The doctors went on to hear of an excellent plan that would keep inpatient Children's Services on both sites, create greater equity in staffing between the two sites and save the Trust £500,000 annually. Sadly the Trust has not been prepared to listen to this plan to date. Common sense would surely dictate that they cannot afford not to look at it very carefully. It sounds like a win win deal!

A very helpful proposal was made by one of the senior doctors that had widespread support. The Royal College of Paediatrics and Child Health should be asked to review the Trust's plan on Paediatrics together with the one put forward by the City Hospital Paediatricians.

So all in all a good and constructive meeting. The senior doctors have been consistent in their view. In the recent ballot 97% of those voting rejected the loss of the inpatient beds in Paediatrics and Emergency Surgery at City Hospital. They have now expressed that concern within the Medical Staff Committee at City and spelt out the principal reason for that concern. It is an issue of risk to the patient as a result of an unnecessary transfer.

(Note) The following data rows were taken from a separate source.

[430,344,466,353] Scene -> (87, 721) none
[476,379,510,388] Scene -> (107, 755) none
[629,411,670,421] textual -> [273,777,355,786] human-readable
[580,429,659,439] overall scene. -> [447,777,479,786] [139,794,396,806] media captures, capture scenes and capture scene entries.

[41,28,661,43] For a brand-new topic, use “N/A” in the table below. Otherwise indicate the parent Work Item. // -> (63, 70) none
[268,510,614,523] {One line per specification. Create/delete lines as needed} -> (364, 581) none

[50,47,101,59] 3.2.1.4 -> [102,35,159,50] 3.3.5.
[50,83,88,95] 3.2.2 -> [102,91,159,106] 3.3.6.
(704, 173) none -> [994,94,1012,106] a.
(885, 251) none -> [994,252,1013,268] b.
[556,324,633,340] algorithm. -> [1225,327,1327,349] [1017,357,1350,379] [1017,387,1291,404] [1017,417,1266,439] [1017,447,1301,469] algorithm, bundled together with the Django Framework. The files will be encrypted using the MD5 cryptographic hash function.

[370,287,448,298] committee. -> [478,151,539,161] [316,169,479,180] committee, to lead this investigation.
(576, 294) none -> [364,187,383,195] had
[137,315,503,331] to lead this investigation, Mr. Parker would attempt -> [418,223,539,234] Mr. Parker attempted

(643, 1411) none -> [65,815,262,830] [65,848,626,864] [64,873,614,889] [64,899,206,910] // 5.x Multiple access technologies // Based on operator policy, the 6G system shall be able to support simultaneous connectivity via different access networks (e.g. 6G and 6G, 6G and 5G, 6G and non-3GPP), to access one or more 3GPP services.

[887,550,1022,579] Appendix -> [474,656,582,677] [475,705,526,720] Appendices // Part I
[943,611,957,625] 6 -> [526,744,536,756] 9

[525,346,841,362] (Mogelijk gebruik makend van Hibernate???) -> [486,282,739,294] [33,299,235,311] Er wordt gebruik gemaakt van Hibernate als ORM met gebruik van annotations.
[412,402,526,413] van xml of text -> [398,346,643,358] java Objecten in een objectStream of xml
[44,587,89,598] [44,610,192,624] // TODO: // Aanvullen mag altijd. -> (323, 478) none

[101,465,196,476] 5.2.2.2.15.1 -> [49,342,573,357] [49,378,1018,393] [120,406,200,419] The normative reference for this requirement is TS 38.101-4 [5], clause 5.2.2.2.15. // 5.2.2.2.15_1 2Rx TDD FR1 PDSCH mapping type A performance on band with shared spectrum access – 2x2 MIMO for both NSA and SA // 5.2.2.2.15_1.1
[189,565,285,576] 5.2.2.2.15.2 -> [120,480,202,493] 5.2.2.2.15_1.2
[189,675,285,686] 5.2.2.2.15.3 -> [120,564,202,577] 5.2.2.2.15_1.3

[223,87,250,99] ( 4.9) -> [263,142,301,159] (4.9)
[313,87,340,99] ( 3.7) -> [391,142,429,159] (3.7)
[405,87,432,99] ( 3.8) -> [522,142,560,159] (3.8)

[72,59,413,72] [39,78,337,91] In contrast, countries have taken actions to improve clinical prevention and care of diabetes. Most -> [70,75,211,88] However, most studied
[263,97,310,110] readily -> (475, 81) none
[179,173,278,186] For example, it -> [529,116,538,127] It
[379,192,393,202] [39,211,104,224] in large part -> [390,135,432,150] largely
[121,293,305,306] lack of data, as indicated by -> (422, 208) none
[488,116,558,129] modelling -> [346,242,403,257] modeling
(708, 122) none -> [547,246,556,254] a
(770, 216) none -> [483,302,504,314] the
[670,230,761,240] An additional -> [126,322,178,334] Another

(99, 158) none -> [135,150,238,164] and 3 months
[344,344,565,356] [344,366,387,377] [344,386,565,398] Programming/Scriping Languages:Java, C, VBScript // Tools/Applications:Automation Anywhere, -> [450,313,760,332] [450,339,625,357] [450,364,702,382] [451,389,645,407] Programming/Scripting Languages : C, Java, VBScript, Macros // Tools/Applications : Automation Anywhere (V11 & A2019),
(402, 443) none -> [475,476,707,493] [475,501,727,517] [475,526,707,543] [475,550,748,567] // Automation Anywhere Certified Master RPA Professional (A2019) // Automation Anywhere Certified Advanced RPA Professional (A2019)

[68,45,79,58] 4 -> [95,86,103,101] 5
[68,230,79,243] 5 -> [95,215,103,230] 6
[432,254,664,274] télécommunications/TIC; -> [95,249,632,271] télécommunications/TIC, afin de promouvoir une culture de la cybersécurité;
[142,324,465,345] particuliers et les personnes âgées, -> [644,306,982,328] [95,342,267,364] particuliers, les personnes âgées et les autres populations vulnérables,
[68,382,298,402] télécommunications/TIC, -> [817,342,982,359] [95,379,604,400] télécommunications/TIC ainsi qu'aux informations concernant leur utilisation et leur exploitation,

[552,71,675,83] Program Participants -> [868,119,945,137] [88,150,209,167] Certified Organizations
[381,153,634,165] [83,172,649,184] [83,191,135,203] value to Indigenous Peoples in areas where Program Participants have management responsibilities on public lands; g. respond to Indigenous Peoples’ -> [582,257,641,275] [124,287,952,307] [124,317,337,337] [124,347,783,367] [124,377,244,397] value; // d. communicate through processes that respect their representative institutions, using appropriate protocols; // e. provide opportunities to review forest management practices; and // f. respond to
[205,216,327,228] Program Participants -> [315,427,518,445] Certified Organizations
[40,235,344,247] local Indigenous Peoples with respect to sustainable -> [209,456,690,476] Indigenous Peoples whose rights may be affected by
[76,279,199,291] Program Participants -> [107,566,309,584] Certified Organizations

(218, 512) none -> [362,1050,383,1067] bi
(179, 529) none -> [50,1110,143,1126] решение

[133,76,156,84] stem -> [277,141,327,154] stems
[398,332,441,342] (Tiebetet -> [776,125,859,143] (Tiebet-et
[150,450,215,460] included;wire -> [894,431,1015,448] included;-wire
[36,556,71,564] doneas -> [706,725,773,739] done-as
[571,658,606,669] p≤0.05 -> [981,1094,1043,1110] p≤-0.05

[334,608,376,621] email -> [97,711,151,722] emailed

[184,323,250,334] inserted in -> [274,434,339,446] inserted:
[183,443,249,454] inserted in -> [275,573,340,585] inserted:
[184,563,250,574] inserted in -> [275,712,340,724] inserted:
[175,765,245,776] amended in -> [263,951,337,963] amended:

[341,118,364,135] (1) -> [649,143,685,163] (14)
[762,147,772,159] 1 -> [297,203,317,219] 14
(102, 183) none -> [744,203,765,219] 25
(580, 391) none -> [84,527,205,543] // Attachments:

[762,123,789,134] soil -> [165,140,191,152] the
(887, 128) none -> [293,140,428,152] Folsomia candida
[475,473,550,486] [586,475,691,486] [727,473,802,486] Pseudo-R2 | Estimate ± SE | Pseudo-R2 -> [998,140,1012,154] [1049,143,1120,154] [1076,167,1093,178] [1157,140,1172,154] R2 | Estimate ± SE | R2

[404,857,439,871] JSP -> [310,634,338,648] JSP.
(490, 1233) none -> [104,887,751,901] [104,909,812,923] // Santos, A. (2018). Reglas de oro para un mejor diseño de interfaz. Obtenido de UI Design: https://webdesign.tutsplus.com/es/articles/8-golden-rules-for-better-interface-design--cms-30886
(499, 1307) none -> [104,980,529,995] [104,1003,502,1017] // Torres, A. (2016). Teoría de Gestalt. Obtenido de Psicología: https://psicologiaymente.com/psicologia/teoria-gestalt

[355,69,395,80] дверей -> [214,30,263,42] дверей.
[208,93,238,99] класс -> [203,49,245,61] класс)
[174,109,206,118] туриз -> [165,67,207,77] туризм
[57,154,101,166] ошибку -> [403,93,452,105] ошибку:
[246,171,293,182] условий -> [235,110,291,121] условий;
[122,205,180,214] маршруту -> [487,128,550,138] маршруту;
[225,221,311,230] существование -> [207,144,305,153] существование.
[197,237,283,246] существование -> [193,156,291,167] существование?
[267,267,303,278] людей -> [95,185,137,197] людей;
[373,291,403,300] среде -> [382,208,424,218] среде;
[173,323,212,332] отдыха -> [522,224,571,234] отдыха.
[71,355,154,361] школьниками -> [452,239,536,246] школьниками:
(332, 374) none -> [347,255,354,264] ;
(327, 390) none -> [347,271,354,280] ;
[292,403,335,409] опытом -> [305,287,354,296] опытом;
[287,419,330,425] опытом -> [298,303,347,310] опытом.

There was a representative of management at the meeting who wheeled out the usual Trust reasons for making the changes: the EWTD for junior doctors hours, Modernising Medical Careers, working in larger groups, recruitment and retention. However the consultants were having none of it and made it clear that these were not valid reasons for the form of reconfiguration proposed.

It became very clear during the meeting that the City Hospital doctors are a thoughtful bunch who wish to be engaged by the management in planning the future. They have the desire and the ability to sort out the Trust's future plans. Yes they need to get together with their Sandwell colleagues, but there has to be acceptance of preservation of good patient care on both hospital sites until this new hospital opens. The Trust's plans have put City Hospital patients in jeopardy not Sandwell's. Quite rightly City Hospital doctors must stand up for their patients and do all in their power to ensure that patient care is not threatened. We would expect no less of Sandwell doctors for their patients.